*EXERCISE BRIEF*. A single stretch of the material below is to be transcribed exactly, starting at the line with "Antes se trabajaba" and ending after the line with "siempre tenemos lo".
====== DATA FOR THIS TASK
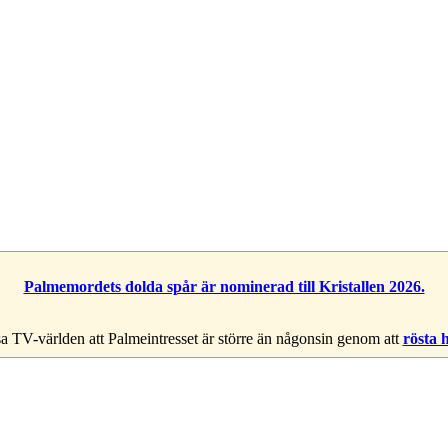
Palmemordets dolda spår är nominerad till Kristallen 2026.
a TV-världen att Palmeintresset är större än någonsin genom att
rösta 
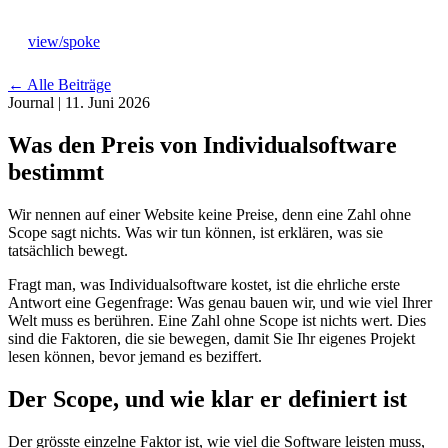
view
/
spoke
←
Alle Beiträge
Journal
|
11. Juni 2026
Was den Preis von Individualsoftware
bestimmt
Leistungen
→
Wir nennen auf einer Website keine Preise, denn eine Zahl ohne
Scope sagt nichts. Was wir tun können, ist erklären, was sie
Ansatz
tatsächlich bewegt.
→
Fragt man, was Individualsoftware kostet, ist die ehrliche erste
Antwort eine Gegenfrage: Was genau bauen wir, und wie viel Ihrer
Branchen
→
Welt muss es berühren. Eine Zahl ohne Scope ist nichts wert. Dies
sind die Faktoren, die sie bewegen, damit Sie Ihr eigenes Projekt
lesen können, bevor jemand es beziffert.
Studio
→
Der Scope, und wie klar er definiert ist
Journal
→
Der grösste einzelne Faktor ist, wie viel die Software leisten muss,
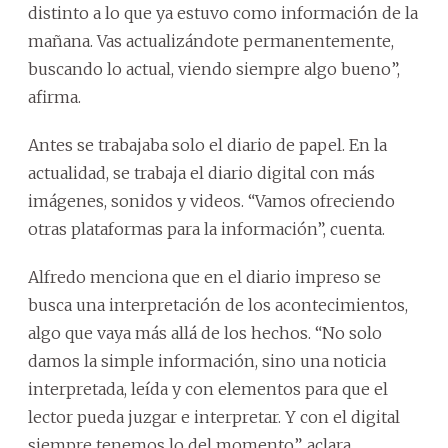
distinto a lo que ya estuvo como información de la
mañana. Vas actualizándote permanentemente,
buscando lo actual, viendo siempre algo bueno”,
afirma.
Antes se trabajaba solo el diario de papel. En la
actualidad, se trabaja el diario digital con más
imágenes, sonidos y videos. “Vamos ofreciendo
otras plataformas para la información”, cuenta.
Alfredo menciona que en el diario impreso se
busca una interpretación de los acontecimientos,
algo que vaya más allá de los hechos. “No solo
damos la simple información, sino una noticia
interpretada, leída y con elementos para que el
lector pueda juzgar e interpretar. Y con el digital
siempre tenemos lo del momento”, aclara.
============
====== DATA FOR THIS TASK
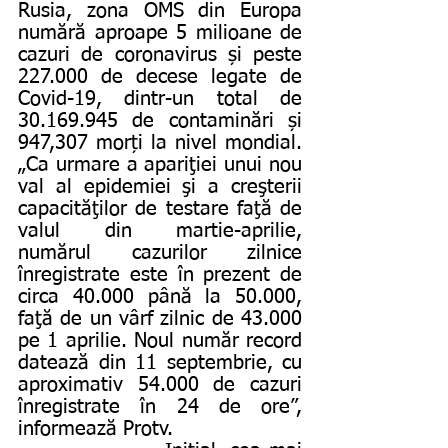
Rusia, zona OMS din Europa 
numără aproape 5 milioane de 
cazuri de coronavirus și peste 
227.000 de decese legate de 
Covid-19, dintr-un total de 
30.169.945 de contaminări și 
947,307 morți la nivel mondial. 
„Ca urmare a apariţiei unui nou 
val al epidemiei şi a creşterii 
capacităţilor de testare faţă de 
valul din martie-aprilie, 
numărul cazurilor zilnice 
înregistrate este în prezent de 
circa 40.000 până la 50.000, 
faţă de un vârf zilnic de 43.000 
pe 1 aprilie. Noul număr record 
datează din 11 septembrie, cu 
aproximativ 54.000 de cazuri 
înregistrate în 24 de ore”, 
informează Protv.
============
*YOUR SOLUTION*.
Antes se trabajaba solo el diario de papel. En la
actualidad, se trabaja el diario digital con más
imágenes, sonidos y videos. “Vamos ofreciendo
otras plataformas para la información”, cuenta.
Alfredo menciona que en el diario impreso se
busca una interpretación de los acontecimientos,
algo que vaya más allá de los hechos. “No solo
damos la simple información, sino una noticia
interpretada, leída y con elementos para que el
lector pueda juzgar e interpretar. Y con el digital
siempre tenemos lo del momento”, aclara.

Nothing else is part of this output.